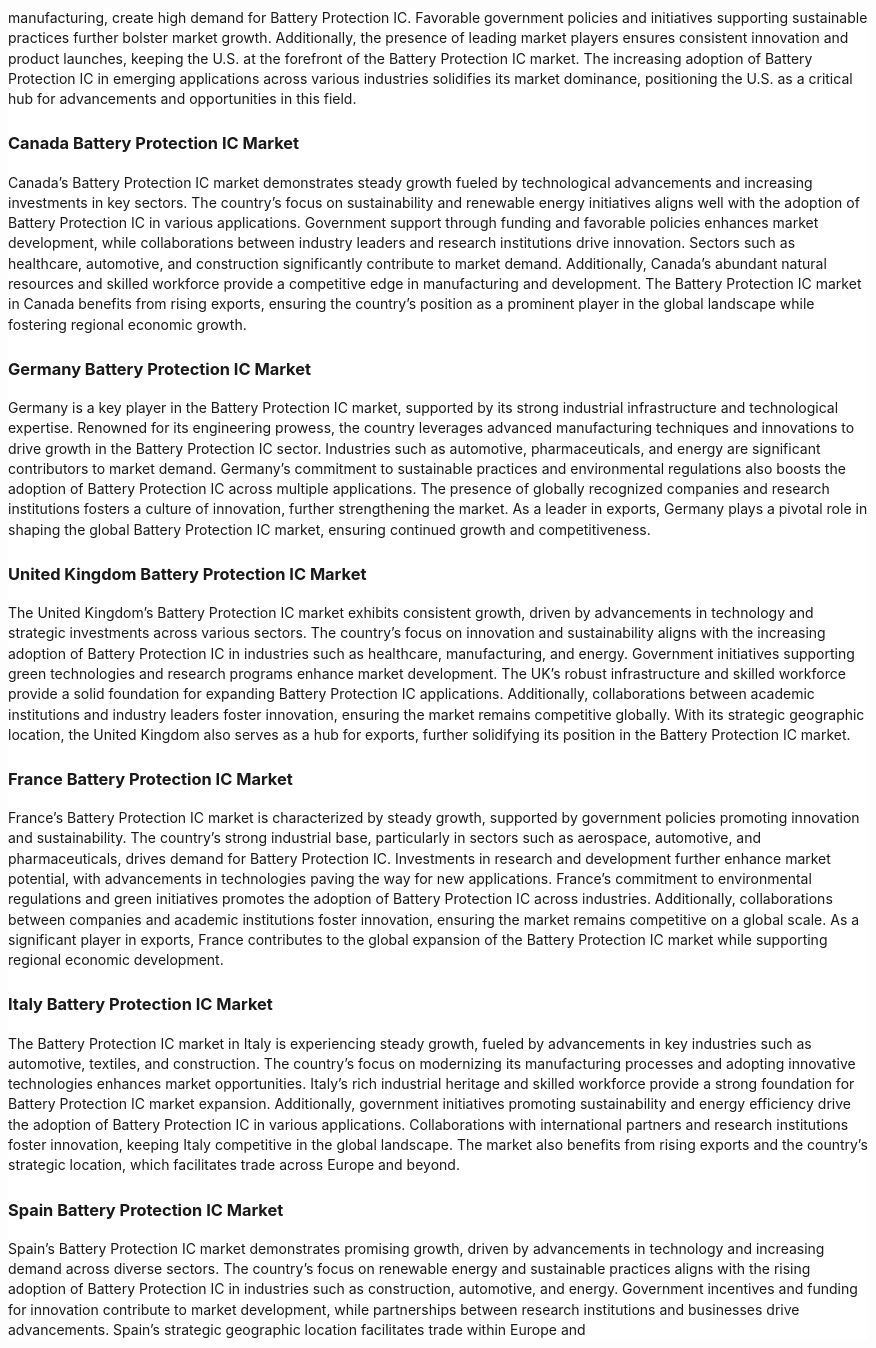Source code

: manufacturing, create high demand for Battery Protection IC. Favorable government policies and initiatives supporting sustainable practices further bolster market growth. Additionally, the presence of leading market players ensures consistent innovation and product launches, keeping the U.S. at the forefront of the Battery Protection IC market. The increasing adoption of Battery Protection IC in emerging applications across various industries solidifies its market dominance, positioning the U.S. as a critical hub for advancements and opportunities in this field.</p><h3>Canada Battery Protection IC Market</h3><p>Canada&rsquo;s Battery Protection IC market demonstrates steady growth fueled by technological advancements and increasing investments in key sectors. The country&rsquo;s focus on sustainability and renewable energy initiatives aligns well with the adoption of Battery Protection IC in various applications. Government support through funding and favorable policies enhances market development, while collaborations between industry leaders and research institutions drive innovation. Sectors such as healthcare, automotive, and construction significantly contribute to market demand. Additionally, Canada&rsquo;s abundant natural resources and skilled workforce provide a competitive edge in manufacturing and development. The Battery Protection IC market in Canada benefits from rising exports, ensuring the country&rsquo;s position as a prominent player in the global landscape while fostering regional economic growth.</p><h3>Germany Battery Protection IC Market</h3><p>Germany is a key player in the Battery Protection IC market, supported by its strong industrial infrastructure and technological expertise. Renowned for its engineering prowess, the country leverages advanced manufacturing techniques and innovations to drive growth in the Battery Protection IC sector. Industries such as automotive, pharmaceuticals, and energy are significant contributors to market demand. Germany&rsquo;s commitment to sustainable practices and environmental regulations also boosts the adoption of Battery Protection IC across multiple applications. The presence of globally recognized companies and research institutions fosters a culture of innovation, further strengthening the market. As a leader in exports, Germany plays a pivotal role in shaping the global Battery Protection IC market, ensuring continued growth and competitiveness.</p><h3>United Kingdom Battery Protection IC Market</h3><p>The United Kingdom&rsquo;s Battery Protection IC market exhibits consistent growth, driven by advancements in technology and strategic investments across various sectors. The country&rsquo;s focus on innovation and sustainability aligns with the increasing adoption of Battery Protection IC in industries such as healthcare, manufacturing, and energy. Government initiatives supporting green technologies and research programs enhance market development. The UK&rsquo;s robust infrastructure and skilled workforce provide a solid foundation for expanding Battery Protection IC applications. Additionally, collaborations between academic institutions and industry leaders foster innovation, ensuring the market remains competitive globally. With its strategic geographic location, the United Kingdom also serves as a hub for exports, further solidifying its position in the Battery Protection IC market.</p><h3>France Battery Protection IC Market</h3><p>France&rsquo;s Battery Protection IC market is characterized by steady growth, supported by government policies promoting innovation and sustainability. The country&rsquo;s strong industrial base, particularly in sectors such as aerospace, automotive, and pharmaceuticals, drives demand for Battery Protection IC. Investments in research and development further enhance market potential, with advancements in technologies paving the way for new applications. France&rsquo;s commitment to environmental regulations and green initiatives promotes the adoption of Battery Protection IC across industries. Additionally, collaborations between companies and academic institutions foster innovation, ensuring the market remains competitive on a global scale. As a significant player in exports, France contributes to the global expansion of the Battery Protection IC market while supporting regional economic development.</p><h3>Italy Battery Protection IC Market</h3><p>The Battery Protection IC market in Italy is experiencing steady growth, fueled by advancements in key industries such as automotive, textiles, and construction. The country&rsquo;s focus on modernizing its manufacturing processes and adopting innovative technologies enhances market opportunities. Italy&rsquo;s rich industrial heritage and skilled workforce provide a strong foundation for Battery Protection IC market expansion. Additionally, government initiatives promoting sustainability and energy efficiency drive the adoption of Battery Protection IC in various applications. Collaborations with international partners and research institutions foster innovation, keeping Italy competitive in the global landscape. The market also benefits from rising exports and the country&rsquo;s strategic location, which facilitates trade across Europe and beyond.</p><h3>Spain Battery Protection IC Market</h3><p>Spain&rsquo;s Battery Protection IC market demonstrates promising growth, driven by advancements in technology and increasing demand across diverse sectors. The country&rsquo;s focus on renewable energy and sustainable practices aligns with the rising adoption of Battery Protection IC in industries such as construction, automotive, and energy. Government incentives and funding for innovation contribute to market development, while partnerships between research institutions and businesses drive advancements. Spain&rsquo;s strategic geographic location facilitates trade within Europe and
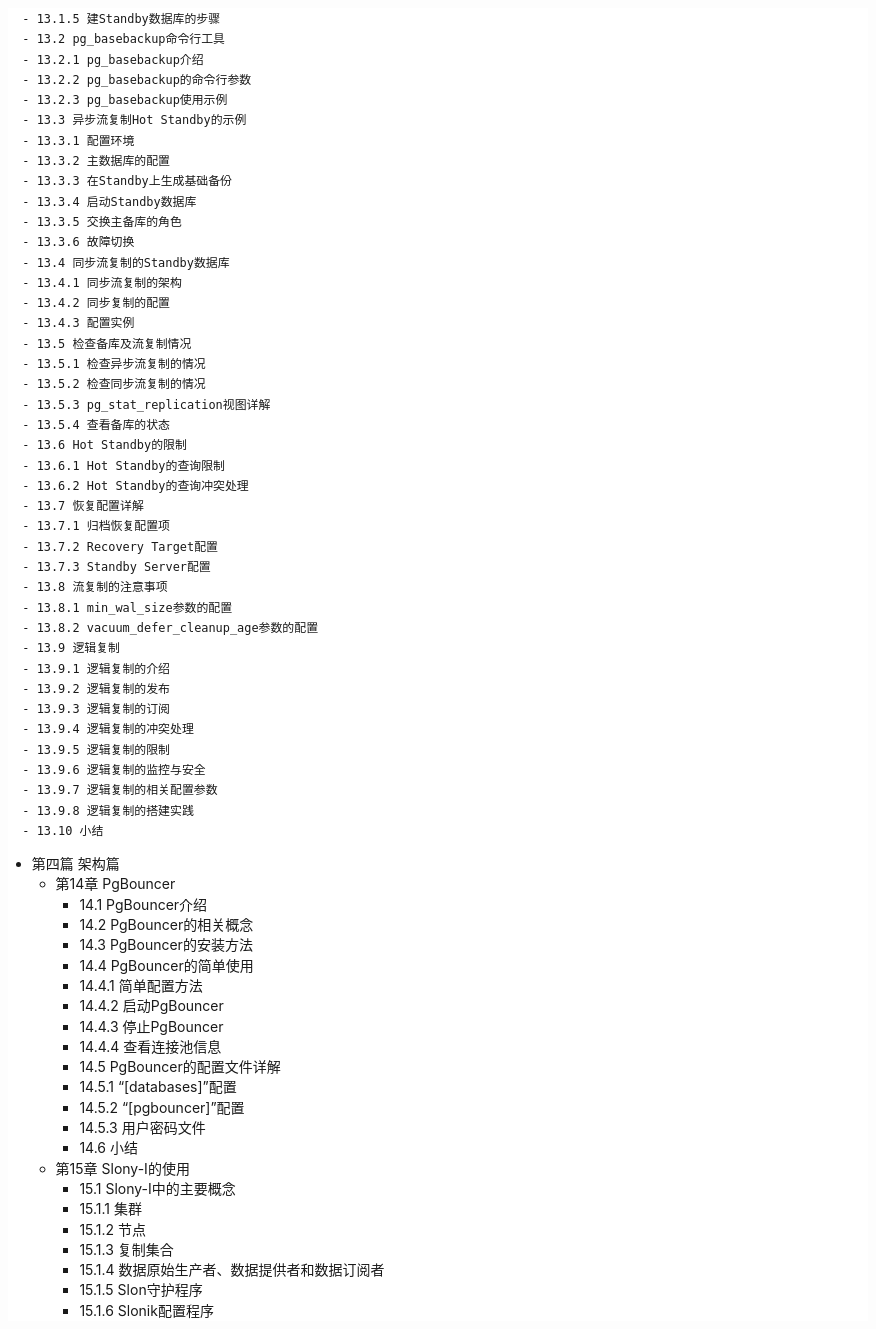       - 13.1.5 建Standby数据库的步骤
      - 13.2 pg_basebackup命令行工具
      - 13.2.1 pg_basebackup介绍
      - 13.2.2 pg_basebackup的命令行参数
      - 13.2.3 pg_basebackup使用示例
      - 13.3 异步流复制Hot Standby的示例
      - 13.3.1 配置环境
      - 13.3.2 主数据库的配置
      - 13.3.3 在Standby上生成基础备份
      - 13.3.4 启动Standby数据库
      - 13.3.5 交换主备库的角色
      - 13.3.6 故障切换
      - 13.4 同步流复制的Standby数据库
      - 13.4.1 同步流复制的架构
      - 13.4.2 同步复制的配置
      - 13.4.3 配置实例
      - 13.5 检查备库及流复制情况
      - 13.5.1 检查异步流复制的情况
      - 13.5.2 检查同步流复制的情况
      - 13.5.3 pg_stat_replication视图详解
      - 13.5.4 查看备库的状态
      - 13.6 Hot Standby的限制
      - 13.6.1 Hot Standby的查询限制
      - 13.6.2 Hot Standby的查询冲突处理
      - 13.7 恢复配置详解
      - 13.7.1 归档恢复配置项
      - 13.7.2 Recovery Target配置
      - 13.7.3 Standby Server配置
      - 13.8 流复制的注意事项
      - 13.8.1 min_wal_size参数的配置
      - 13.8.2 vacuum_defer_cleanup_age参数的配置
      - 13.9 逻辑复制
      - 13.9.1 逻辑复制的介绍
      - 13.9.2 逻辑复制的发布
      - 13.9.3 逻辑复制的订阅
      - 13.9.4 逻辑复制的冲突处理
      - 13.9.5 逻辑复制的限制
      - 13.9.6 逻辑复制的监控与安全
      - 13.9.7 逻辑复制的相关配置参数
      - 13.9.8 逻辑复制的搭建实践
      - 13.10 小结
  - 第四篇 架构篇
    - 第14章 PgBouncer
      - 14.1 PgBouncer介绍
      - 14.2 PgBouncer的相关概念
      - 14.3 PgBouncer的安装方法
      - 14.4 PgBouncer的简单使用
      - 14.4.1 简单配置方法
      - 14.4.2 启动PgBouncer
      - 14.4.3 停止PgBouncer
      - 14.4.4 查看连接池信息
      - 14.5 PgBouncer的配置文件详解
      - 14.5.1 “[databases]”配置
      - 14.5.2 “[pgbouncer]”配置
      - 14.5.3 用户密码文件
      - 14.6 小结
    - 第15章 Slony-I的使用
      - 15.1 Slony-I中的主要概念
      - 15.1.1 集群
      - 15.1.2 节点
      - 15.1.3 复制集合
      - 15.1.4 数据原始生产者、数据提供者和数据订阅者
      - 15.1.5 Slon守护程序
      - 15.1.6 Slonik配置程序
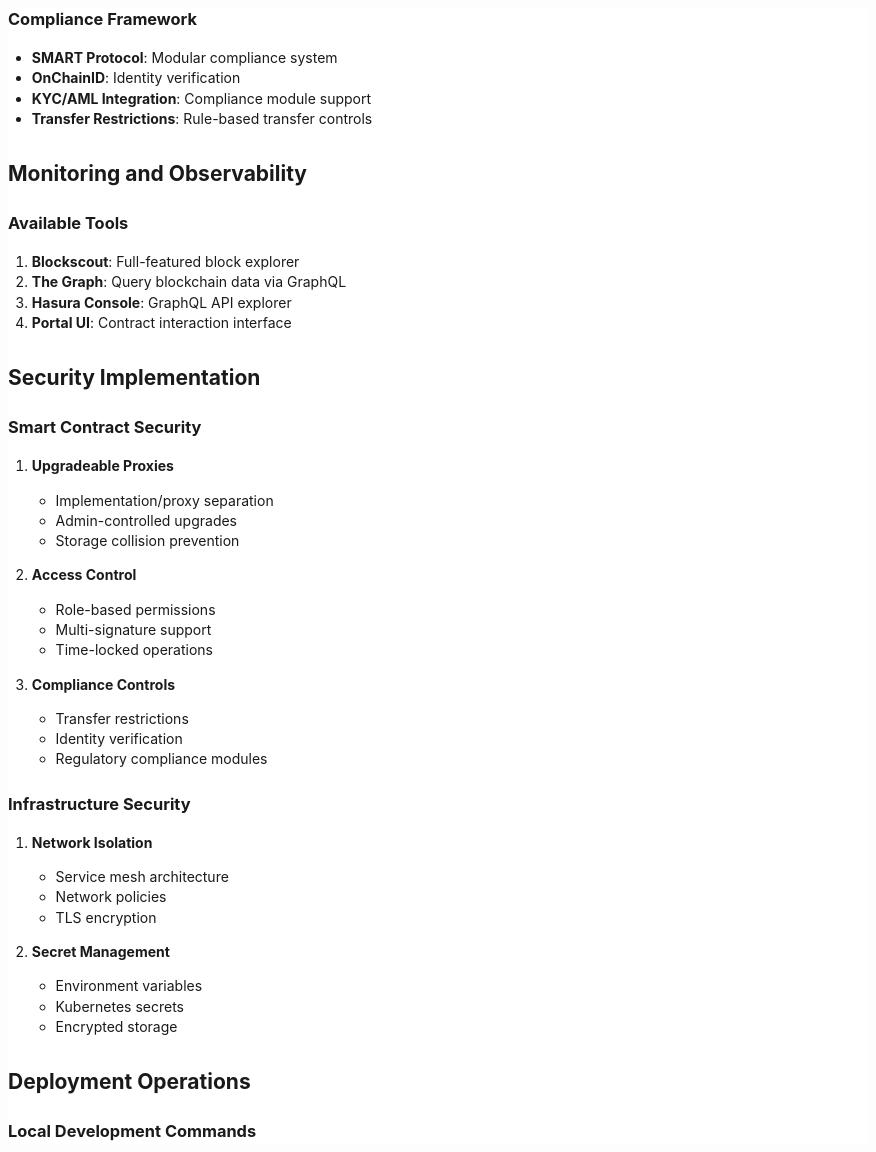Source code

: ### Compliance Framework

- **SMART Protocol**: Modular compliance system
- **OnChainID**: Identity verification
- **KYC/AML Integration**: Compliance module support
- **Transfer Restrictions**: Rule-based transfer controls

## Monitoring and Observability

### Available Tools

1. **Blockscout**: Full-featured block explorer
2. **The Graph**: Query blockchain data via GraphQL
3. **Hasura Console**: GraphQL API explorer
4. **Portal UI**: Contract interaction interface

## Security Implementation

### Smart Contract Security

1. **Upgradeable Proxies**
   - Implementation/proxy separation
   - Admin-controlled upgrades
   - Storage collision prevention

2. **Access Control**
   - Role-based permissions
   - Multi-signature support
   - Time-locked operations

3. **Compliance Controls**
   - Transfer restrictions
   - Identity verification
   - Regulatory compliance modules

### Infrastructure Security

1. **Network Isolation**
   - Service mesh architecture
   - Network policies
   - TLS encryption

2. **Secret Management**
   - Environment variables
   - Kubernetes secrets
   - Encrypted storage

## Deployment Operations

### Local Development Commands
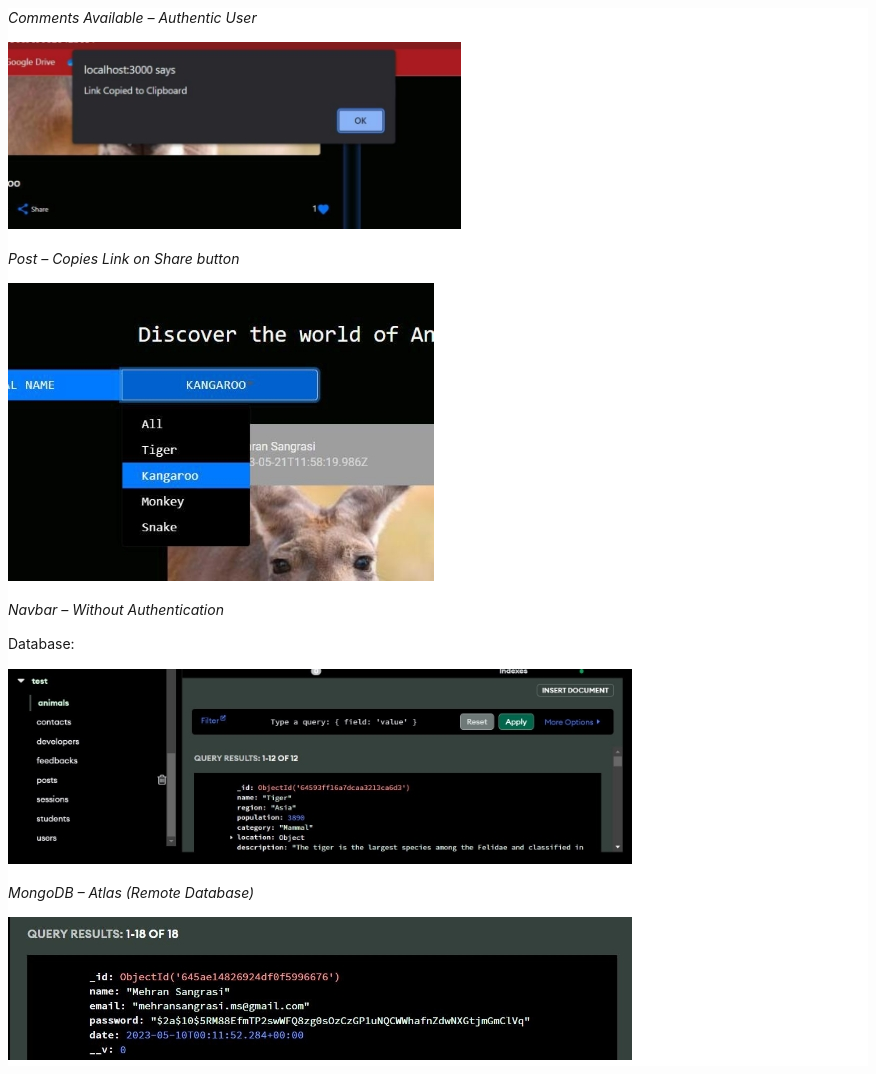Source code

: *Comments Available – Authentic User* 

![](Aspose.Words.d89ac818-1736-4878-8a9e-e732a19b33cc.044.jpeg)

*Post  – Copies Link on Share button* 

![](Aspose.Words.d89ac818-1736-4878-8a9e-e732a19b33cc.045.jpeg)

*Navbar – Without Authentication* 

Database: 

![](Aspose.Words.d89ac818-1736-4878-8a9e-e732a19b33cc.046.jpeg)

*MongoDB – Atlas (Remote Database)* 

![](Aspose.Words.d89ac818-1736-4878-8a9e-e732a19b33cc.047.jpeg)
::::
- _Task item_
Repeat the entries above verbatim, but only from the line that has "- 13.3.4 启动Standby数据库" down to the line that has "- 14.4.3 停止PgBouncer", inclusive.

- _Solution to the exercise_
      - 13.3.4 启动Standby数据库
      - 13.3.5 交换主备库的角色
      - 13.3.6 故障切换
      - 13.4 同步流复制的Standby数据库
      - 13.4.1 同步流复制的架构
      - 13.4.2 同步复制的配置
      - 13.4.3 配置实例
      - 13.5 检查备库及流复制情况
      - 13.5.1 检查异步流复制的情况
      - 13.5.2 检查同步流复制的情况
      - 13.5.3 pg_stat_replication视图详解
      - 13.5.4 查看备库的状态
      - 13.6 Hot Standby的限制
      - 13.6.1 Hot Standby的查询限制
      - 13.6.2 Hot Standby的查询冲突处理
      - 13.7 恢复配置详解
      - 13.7.1 归档恢复配置项
      - 13.7.2 Recovery Target配置
      - 13.7.3 Standby Server配置
      - 13.8 流复制的注意事项
      - 13.8.1 min_wal_size参数的配置
      - 13.8.2 vacuum_defer_cleanup_age参数的配置
      - 13.9 逻辑复制
      - 13.9.1 逻辑复制的介绍
      - 13.9.2 逻辑复制的发布
      - 13.9.3 逻辑复制的订阅
      - 13.9.4 逻辑复制的冲突处理
      - 13.9.5 逻辑复制的限制
      - 13.9.6 逻辑复制的监控与安全
      - 13.9.7 逻辑复制的相关配置参数
      - 13.9.8 逻辑复制的搭建实践
      - 13.10 小结
  - 第四篇 架构篇
    - 第14章 PgBouncer
      - 14.1 PgBouncer介绍
      - 14.2 PgBouncer的相关概念
      - 14.3 PgBouncer的安装方法
      - 14.4 PgBouncer的简单使用
      - 14.4.1 简单配置方法
      - 14.4.2 启动PgBouncer
      - 14.4.3 停止PgBouncer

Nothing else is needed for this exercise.